Binding of calicheamicins, in contrast, involves interaction with two parts of the molecule. The ‘head’ of the molecule makes specific interactions with a TCCT sequence in the DNA (in the case of calicheamicin γ¹), which is achieved from the minor groove (intercalation is not necessary) allowing the saccharide ‘tail’ to fit into the minor groove. (Ikemoto et al. 1995).

(Constructed from 3D Structure images on the Protein Data Bank website)

Sequence specificity

A concern of the poster is the fact that the interaction of calicheamicin is sequence specific (there is apparently a preference for d(T-C-C-T).d(A-G-G-A)) whereas access to the bases is restricted in the minor groove.
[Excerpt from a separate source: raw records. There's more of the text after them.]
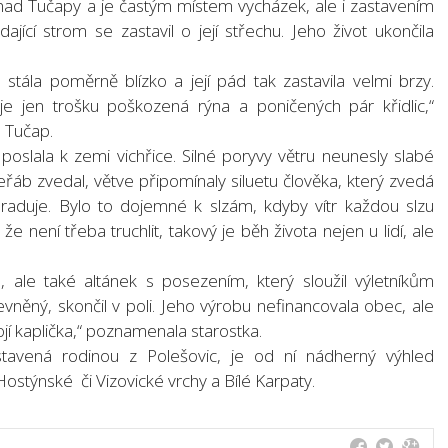
í nad Tučapy a je častým místem vycházek, ale i zastavením
dající strom se zastavil o její střechu. Jeho život ukončila
a stála poměrně blízko a její pád tak zastavila velmi brzy.
je jen trošku poškozená rýna a poničených pár křidlic,“
a Tučap.
y, poslala k zemi vichřice. Silné poryvy větru neunesly slabé
jeřáb zvedal, větve připomínaly siluetu člověka, který zvedá
raduje. Bylo to dojemné k slzám, kdyby vítr každou slzu
že není třeba truchlit, takový je běh života nejen u lidí, ale
ípu, ale také altánek s posezením, který sloužil výletníkům
vněný, skončil v poli. Jeho výrobu nefinancovala obec, ale
í kaplička,“ poznamenala starostka.
tavená rodinou z Polešovic, je od ní nádherný výhled
ostýnské či Vizovické vrchy a Bílé Karpaty.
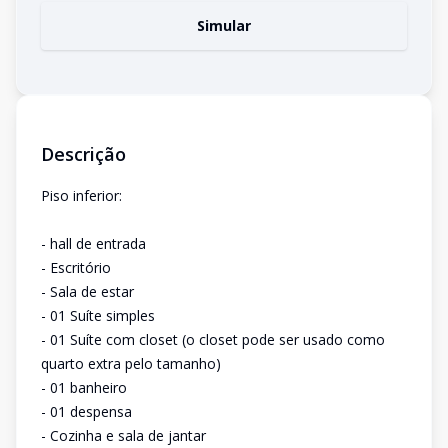
Simular
Descrição
Piso inferior:
- hall de entrada
- Escritório
- Sala de estar
- 01 Suíte simples
- 01 Suíte com closet (o closet pode ser usado como
quarto extra pelo tamanho)
- 01 banheiro
- 01 despensa
- Cozinha e sala de jantar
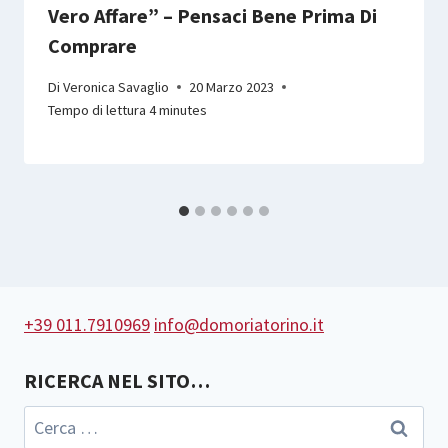
Vero Affare” – Pensaci Bene Prima Di
Comprare
Di
Veronica Savaglio
20 Marzo 2023
Tempo di lettura
4
minutes
+39 011.7910969
info@domoriatorino.it
RICERCA NEL SITO…
Ricerca
per:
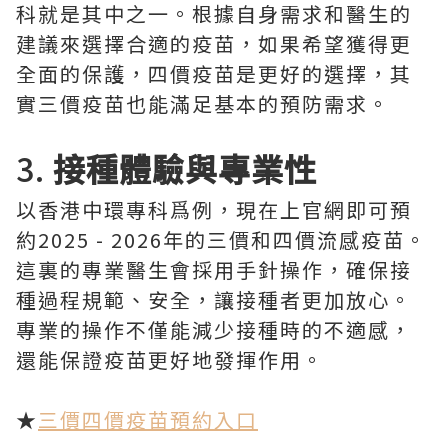
科就是其中之一。根據自身需求和醫生的
建議來選擇合適的疫苗，如果希望獲得更
全面的保護，四價疫苗是更好的選擇，其
實三價疫苗也能滿足基本的預防需求。
3.
接種體驗與專業性
以香港中環專科爲例，現在上官網即可預
約2025 - 2026年的三價和四價流感疫苗。
這裏的專業醫生會採用手針操作，確保接
種過程規範、安全，讓接種者更加放心。
專業的操作不僅能減少接種時的不適感，
還能保證疫苗更好地發揮作用。
★
三價四價疫苗預約入口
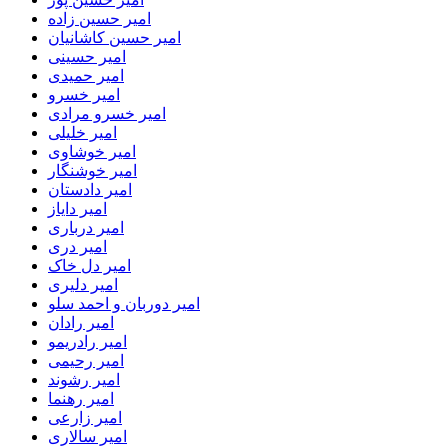
امیر حسین زاده
امیر حسین کاشانیان
امیر حسینی
امیر حمیدی
امیر خسرو
امیر خسرو مرادی
امیر خلیلی
امیر خوشاوی
امیر خوشنگار
امیر دادستان
امیر دایاز
امیر درباری
امیر دری
امیر دل خاک
امیر دلیری
امیر دوربان و احمد سلو
امیر رادان
امیر رادریمو
امیر رحیمی
امیر رشوند
امیر رهنما
امیر زارعی
امیر سالاری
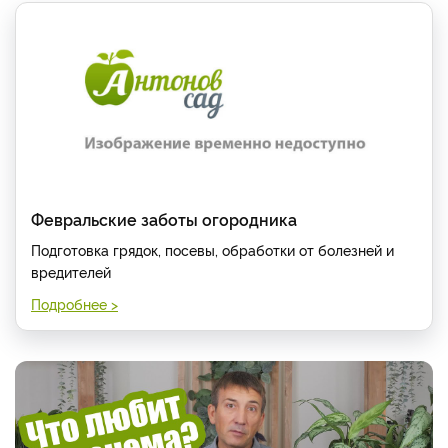
Февральские заботы огородника
Подготовка грядок, посевы, обработки от болезней и
вредителей
Подробнее >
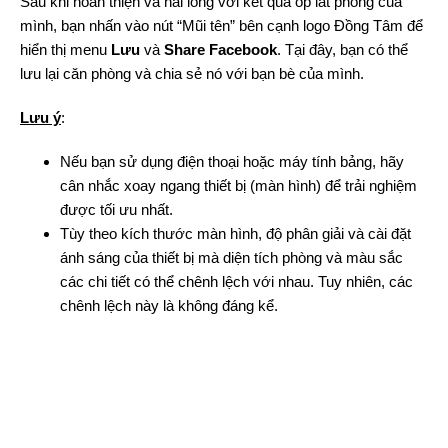
Sau khi hoàn thiện và hài lòng với kết quả ốp lát phòng của
mình, bạn nhấn vào nút “Mũi tên” bên cạnh logo Đồng Tâm để
hiển thị menu
Lưu
và
Share Facebook
. Tại đây, bạn có thể
lưu lại căn phòng và chia sẻ nó với bạn bè của mình.
Lưu ý
:
Nếu bạn sử dụng điện thoại hoặc máy tính bảng, hãy
cân nhắc xoay ngang thiết bị (màn hình) để trải nghiệm
được tối ưu nhất.
Tùy theo kích thước màn hình, độ phân giải và cài đặt
ánh sáng của thiết bị mà diện tích phòng và màu sắc
các chi tiết có thể chênh lệch với nhau. Tuy nhiên, các
chênh lệch này là không đáng kể.
Trình
chơi
Video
This is addressed in the paper by Ikemoto et al., but without illustration, assuming you are able to visualize the chemical interactions in your mind. I have used Jmol to view the structure 2PIK, have prepared a couple of screen shots to help illustrate the details I shall quote from the text of the paper.

Cleavage of the DNA is performed by the enediyne aglycone (R), which does not make contact with the bases. Two of the regions that do interact with bases are the thio-sugar ring (B) and the aromatic ring (C). These are shown below in the complex of calicheamicin (coloured yellow) with a deoxy-oligonucleotide duplex, together with a close-up of the interactions of these rings.
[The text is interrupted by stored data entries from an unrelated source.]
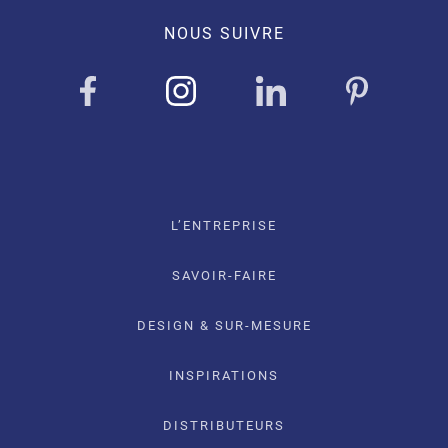
NOUS SUIVRE
L’ENTREPRISE
SAVOIR-FAIRE
DESIGN & SUR-MESURE
INSPIRATIONS
DISTRIBUTEURS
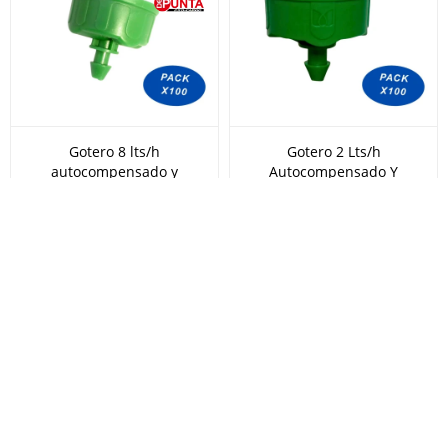
Gotero 8 lts/h
Gotero 2 Lts/h
autocompensado y
Autocompensado Y
antidrenante x100u.
Antidrenante X100u
30,00
30,00
USD
USD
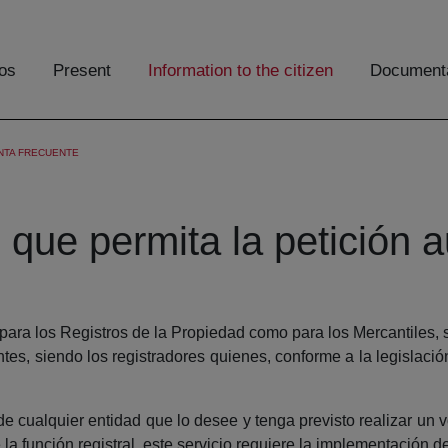
os
Present
Information to the citizen
Documenta
NTA FRECUENTE
o que permita la petición
 para los Registros de la Propiedad como para los Mercantiles, s
es, siendo los registradores quienes, conforme a la legislació
 cualquier entidad que lo desee y tenga previsto realizar un v
 la función registral, este servicio requiere la implementación d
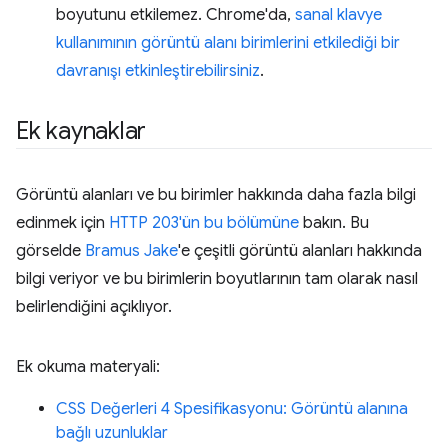
boyutunu etkilemez. Chrome'da,
sanal klavye
kullanımının görüntü alanı birimlerini etkilediği bir
davranışı etkinleştirebilirsiniz
.
Ek kaynaklar
Görüntü alanları ve bu birimler hakkında daha fazla bilgi
edinmek için
HTTP 203'ün bu bölümüne
bakın. Bu
görselde
Bramus
Jake
'e çeşitli görüntü alanları hakkında
bilgi veriyor ve bu birimlerin boyutlarının tam olarak nasıl
belirlendiğini açıklıyor.
Ek okuma materyali:
CSS Değerleri 4 Spesifikasyonu: Görüntü alanına
bağlı uzunluklar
In the left-hand frame the DNA has standard cpk colouring, and the phosphates (orange–red) lining the minor groove are evident. The base-pairs are perpendicular to the plane of the image. In the second frame I have tilted the image slightly to allow the rings of the bases to be seen, and coloured the bases (actually the whole nucleoside) red/white/green/blue for A/T/G/C. Quoting from the Ikemoto paper:

The thio sugar B is positioned edgewise in the minor groove and contacts the A20 residue through van der Waals and hydrogen bonding (B ring hydroxyl to N³ of the base) interactions. The aromatic ring C is positioned between the walls of the minor groove with its iodine and CH₃ groups directed toward the floor of the minor groove.… The S-carbonyl linker, which adopts an orthogonal alignment relative to the plane of ring C (favored by the steric demands of the ortho aromatic ring substituents), bridges the minor groove and makes van der Waals contacts with the opposing walls of the groove.

This may not have the clarity of, say, Watson and Crick base-pairing, but neither does the interaction of proteins with particular DNA sequences — one needs to examine the multiple interactions that occur. What I think it does show is that this drug can make specific contact to bases, even though it binds in the minor groove.